17.1.6.3 Algorithms (CrossTabs)
Contents
CrossTabs is also called Contingency Tables. This tool is used to examine the existence or the strength of any association between variables.
CrossTabs Method
- Frequency Counts
- Marginal and Cell
- Chi-Square Tests Table
- Fisher's Exact Test Table (2 x 2 only)
- Measures of Association
- Measures of Agreement
- Odds Ratio and Relative Risk (2 x 2 only)
- Cochran-Mantel-Haenszel
Frequency Counts
Define
- \(X_i\) are distinct values of row variable in ascending order, i.e. \(X_1 < X_2 < \cdots X_R \)
- \(Y_i\) are distinct values of column variable in ascending order, i.e. \(Y_1 < Y_2 < \cdots Y_C \)
- \(f_{ij}\) is the frequency with respect to cell \((i,j)\)
- \(r_i = \sum_{j=1}^{C}f_{ij}\) is subtotal of the \(i\)th row
- \(c_j = \sum_{i=1}^{R}f_{ij}\) is subtotal of the \(j\)th column
- \(N = \sum_{j=1}^{C}c_j = \sum_{i=1}^{R}r_i\) is the total number.
Marginal and Cell
| Statistics | Formula and Explanation |
|---|---|
| Count | \[f_{ij}\] |
| Expected Count | \[E_{ij} = \frac{r_i c_j}{N}\] |
| Row Percent | \[100*\frac{f_{ij}}{r_i}\] |
| Column Percent | \[100*\frac{f_{ij}}{c_j}\] |
| Total Percent | \[100*\frac{f_{ij}}{N}\] |
| Residual | \[R_{ij} = f_{ij} - E_{ij}\] |
| Std.
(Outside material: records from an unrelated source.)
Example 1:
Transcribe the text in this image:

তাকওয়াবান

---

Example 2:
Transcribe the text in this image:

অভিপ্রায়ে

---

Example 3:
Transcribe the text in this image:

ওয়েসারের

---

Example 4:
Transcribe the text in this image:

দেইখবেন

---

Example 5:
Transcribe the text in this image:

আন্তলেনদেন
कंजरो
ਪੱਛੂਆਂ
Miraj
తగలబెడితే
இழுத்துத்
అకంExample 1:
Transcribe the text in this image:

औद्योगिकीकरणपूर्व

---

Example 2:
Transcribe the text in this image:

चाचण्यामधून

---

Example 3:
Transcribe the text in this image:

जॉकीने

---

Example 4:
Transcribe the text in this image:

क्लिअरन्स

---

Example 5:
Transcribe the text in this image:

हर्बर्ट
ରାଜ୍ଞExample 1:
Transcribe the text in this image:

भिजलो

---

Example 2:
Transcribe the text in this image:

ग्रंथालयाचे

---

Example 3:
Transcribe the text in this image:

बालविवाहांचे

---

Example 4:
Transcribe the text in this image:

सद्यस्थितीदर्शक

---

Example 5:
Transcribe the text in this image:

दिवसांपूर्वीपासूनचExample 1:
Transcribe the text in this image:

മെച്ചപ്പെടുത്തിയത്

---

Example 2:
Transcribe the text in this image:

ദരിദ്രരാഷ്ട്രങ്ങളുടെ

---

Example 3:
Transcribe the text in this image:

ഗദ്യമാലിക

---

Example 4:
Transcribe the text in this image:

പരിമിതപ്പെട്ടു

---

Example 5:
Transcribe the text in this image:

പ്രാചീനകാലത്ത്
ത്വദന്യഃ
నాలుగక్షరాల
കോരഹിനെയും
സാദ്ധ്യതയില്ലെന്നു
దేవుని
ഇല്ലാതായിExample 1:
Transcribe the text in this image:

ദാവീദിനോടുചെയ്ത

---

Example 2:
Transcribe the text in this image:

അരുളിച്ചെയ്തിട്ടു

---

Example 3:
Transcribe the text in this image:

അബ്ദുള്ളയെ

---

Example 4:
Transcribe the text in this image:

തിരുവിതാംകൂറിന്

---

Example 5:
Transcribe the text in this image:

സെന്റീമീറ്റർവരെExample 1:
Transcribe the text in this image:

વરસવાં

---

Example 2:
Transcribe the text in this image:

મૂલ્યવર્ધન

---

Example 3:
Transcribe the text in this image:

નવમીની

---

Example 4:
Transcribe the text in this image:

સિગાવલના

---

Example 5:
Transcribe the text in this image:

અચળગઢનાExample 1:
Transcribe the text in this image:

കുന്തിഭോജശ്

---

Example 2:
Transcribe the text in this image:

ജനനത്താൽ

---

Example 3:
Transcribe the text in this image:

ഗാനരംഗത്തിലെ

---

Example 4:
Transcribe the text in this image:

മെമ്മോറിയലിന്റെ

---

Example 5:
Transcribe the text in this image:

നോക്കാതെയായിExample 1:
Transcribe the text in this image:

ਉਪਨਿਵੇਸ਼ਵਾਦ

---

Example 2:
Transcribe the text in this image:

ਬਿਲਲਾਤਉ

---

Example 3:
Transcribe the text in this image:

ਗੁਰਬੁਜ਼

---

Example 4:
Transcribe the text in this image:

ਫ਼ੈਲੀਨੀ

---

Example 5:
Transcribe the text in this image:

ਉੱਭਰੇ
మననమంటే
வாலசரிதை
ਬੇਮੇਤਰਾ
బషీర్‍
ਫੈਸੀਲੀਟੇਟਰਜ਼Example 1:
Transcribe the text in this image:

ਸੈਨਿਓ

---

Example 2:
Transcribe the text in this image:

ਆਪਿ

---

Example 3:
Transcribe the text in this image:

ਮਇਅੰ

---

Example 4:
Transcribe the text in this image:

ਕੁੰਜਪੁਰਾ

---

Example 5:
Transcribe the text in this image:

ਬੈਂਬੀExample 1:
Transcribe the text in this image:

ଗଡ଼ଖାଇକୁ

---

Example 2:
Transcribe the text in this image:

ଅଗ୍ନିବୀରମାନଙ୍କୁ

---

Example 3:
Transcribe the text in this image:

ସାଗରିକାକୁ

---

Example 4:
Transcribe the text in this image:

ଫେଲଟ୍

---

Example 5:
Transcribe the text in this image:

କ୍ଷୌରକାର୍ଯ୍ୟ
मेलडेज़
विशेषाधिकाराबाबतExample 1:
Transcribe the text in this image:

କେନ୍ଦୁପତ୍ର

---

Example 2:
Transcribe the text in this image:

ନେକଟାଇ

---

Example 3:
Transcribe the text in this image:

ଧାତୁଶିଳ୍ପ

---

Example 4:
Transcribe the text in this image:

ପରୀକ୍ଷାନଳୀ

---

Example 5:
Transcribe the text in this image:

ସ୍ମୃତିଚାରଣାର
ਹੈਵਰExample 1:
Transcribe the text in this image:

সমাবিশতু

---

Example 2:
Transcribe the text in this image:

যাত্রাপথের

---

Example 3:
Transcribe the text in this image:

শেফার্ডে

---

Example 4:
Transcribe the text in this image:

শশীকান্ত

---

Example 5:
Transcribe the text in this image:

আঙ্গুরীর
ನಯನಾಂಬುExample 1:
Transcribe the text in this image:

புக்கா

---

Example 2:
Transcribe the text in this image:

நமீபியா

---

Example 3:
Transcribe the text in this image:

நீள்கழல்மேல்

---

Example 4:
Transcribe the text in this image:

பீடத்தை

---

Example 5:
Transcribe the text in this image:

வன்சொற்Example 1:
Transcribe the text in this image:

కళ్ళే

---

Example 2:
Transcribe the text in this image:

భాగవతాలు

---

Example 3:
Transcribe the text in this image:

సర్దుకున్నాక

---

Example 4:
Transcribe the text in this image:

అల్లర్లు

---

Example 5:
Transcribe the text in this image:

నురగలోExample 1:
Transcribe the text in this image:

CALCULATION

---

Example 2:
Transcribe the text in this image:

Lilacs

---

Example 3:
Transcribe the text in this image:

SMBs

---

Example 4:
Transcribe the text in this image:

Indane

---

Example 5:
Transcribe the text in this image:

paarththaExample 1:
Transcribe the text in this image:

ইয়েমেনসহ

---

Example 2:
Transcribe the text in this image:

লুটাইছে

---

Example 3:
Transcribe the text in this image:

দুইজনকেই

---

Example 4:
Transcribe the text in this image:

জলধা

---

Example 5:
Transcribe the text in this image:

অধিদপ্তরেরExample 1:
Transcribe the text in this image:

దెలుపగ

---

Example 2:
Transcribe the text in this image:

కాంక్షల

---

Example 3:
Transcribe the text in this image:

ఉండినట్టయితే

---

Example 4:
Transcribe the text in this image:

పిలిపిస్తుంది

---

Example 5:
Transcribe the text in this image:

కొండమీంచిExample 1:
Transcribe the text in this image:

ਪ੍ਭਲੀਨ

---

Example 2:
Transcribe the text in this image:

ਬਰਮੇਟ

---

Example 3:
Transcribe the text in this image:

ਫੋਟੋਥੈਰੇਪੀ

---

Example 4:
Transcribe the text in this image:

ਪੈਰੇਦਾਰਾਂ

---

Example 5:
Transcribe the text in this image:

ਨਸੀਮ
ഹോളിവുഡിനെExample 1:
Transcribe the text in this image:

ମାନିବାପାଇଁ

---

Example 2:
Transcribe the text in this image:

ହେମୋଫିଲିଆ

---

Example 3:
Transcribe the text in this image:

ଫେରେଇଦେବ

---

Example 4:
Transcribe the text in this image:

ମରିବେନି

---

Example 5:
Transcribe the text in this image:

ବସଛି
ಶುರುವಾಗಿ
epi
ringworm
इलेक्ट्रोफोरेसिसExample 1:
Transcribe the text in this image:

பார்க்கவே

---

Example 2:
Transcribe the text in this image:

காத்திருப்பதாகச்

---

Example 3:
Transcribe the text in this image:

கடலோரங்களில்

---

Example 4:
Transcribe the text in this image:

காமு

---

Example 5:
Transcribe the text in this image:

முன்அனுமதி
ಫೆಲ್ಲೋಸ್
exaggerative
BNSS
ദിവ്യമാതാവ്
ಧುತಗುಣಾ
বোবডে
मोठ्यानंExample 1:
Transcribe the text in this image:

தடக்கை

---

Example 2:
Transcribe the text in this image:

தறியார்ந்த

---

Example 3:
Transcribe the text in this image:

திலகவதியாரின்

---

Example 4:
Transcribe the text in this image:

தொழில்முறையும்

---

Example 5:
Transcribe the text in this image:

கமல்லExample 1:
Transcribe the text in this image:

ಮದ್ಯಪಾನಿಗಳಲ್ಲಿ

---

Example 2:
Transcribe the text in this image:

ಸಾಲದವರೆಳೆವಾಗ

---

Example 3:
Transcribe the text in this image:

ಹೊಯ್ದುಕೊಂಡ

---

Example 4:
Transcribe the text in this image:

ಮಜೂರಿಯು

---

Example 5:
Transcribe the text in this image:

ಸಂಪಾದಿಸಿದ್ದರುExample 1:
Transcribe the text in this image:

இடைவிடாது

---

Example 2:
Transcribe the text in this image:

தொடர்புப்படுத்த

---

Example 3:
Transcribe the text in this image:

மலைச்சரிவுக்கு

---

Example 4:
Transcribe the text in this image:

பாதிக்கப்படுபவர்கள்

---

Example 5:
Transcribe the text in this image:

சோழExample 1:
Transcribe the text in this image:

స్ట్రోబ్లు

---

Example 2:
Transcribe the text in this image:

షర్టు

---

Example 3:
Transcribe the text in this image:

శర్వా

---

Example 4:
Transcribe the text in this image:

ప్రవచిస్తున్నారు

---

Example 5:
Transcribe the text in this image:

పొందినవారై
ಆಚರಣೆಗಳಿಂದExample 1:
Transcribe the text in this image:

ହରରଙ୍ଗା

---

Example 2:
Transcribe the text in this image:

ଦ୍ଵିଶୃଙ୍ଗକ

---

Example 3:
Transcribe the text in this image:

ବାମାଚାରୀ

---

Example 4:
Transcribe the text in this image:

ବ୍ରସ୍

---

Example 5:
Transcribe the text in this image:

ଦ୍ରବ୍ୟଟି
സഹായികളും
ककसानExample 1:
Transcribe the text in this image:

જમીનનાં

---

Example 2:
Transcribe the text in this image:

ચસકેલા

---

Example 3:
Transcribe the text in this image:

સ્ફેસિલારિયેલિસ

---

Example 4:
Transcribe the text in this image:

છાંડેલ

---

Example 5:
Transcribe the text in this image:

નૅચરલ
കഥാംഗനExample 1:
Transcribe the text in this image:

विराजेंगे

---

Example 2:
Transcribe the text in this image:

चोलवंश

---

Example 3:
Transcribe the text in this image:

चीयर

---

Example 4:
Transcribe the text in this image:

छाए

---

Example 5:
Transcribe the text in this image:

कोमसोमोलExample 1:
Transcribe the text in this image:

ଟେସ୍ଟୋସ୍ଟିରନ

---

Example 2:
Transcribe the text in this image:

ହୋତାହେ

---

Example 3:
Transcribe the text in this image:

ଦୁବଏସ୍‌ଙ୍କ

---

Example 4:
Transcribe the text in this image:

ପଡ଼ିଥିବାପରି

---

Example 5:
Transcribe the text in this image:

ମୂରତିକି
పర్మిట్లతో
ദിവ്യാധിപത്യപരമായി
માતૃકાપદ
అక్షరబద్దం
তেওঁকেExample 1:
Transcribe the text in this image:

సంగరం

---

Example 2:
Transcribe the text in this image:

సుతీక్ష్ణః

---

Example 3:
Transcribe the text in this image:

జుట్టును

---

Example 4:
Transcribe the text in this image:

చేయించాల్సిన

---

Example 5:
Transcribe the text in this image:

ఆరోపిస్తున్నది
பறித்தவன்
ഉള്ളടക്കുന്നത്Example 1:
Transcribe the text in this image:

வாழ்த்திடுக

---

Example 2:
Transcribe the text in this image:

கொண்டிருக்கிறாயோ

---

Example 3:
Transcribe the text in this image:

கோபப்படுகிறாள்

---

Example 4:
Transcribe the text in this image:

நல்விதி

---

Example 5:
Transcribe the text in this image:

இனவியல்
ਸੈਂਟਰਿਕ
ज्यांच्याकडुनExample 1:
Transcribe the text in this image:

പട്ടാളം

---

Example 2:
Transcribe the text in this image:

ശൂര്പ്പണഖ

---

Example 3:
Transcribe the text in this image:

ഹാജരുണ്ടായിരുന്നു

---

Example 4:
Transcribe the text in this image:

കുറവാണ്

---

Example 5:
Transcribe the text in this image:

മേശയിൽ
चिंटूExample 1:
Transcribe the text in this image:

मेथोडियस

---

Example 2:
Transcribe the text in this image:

Residual | \[StdR_{ij} = \frac{R_{ij}}{\sqrt{E_{ij}}}\] |
| Adj. Residual | \[AdjR_{ij} = \frac{R_{ij}}{\sqrt{E_{ij}\left(1-\frac{r_i}{N}\right)\left(1-\frac{c_j}{N}\right)}}\] |
Chi-Square Statistics
| Statistics | Formula and Explanation | Degree of Freedom |
|---|---|---|
| Pearson Chi-Square | \[\chi_p^2 = \sum_{ij} \frac{(f_{ij}-E_{ij})^2}{E_{ij}}\] | \[(R-1)(C-1)\] |
| Likelihood Ratio | \[\chi_{LR}^2 = -2\sum_{ij} f_{ij} \ln (E_{ij}/f_{ij})\] | \[(R-1)(C-1)\] |
| Linear Association | \(\chi_{LA}^2 = (N-1)r^2\), where \(r\) is the Pearson correlation coefficient. | \[1\] |
| Continuity Correction | \(\chi_C^2 = \frac{N(|f_{11}f_{22}-f_{12}f_{21}|-0.5N)^2}{r_1r_2c_1c_2} I(|f_{11}f_{22}-f_{12}f_{21}|>0.5N)\), which is calculated only for 2 x 2 table | \[1\] |
Fisher's Exact Test
This test is useful when some expected cell count is low (less than 5). It's calculated only for 2 x 2 table. Suppose we have the table in the following:
| \[X_1\] | \[X_2\] | Subtotal/Total | |
|---|---|---|---|
| \[Y_1\] | \[n_1\] | \[n_3\] | \[n_1+n_3\] |
| \[Y_2\] | \[n_2\] | \[n_4\] | \[n_2+n_4\] |
| Subtotal/Total | \[n_1+n_2\] | \[n_3+n_4\] | \[N\] |
Under the null hypothesis (Independence), the count of the first cell \(N_1\) is a hypergeometric distribution with probability given by
\(Pr(N_1=n_1) = \frac{(n_1+n_2)!(n_3+n_4)!(n_1+n_3)!(n_2+n_4)!}{N!n_1!n_2!n_3!n_4!}\), \(\max(0,n_1-n_4)\leq N_1 \leq \min(n_1+n_2,n_1+n_3)\).
one-Sided test
The one-sided test significance level is calculated by
- p(left-sided test) =\( Pr(N_1\leq n_1)\)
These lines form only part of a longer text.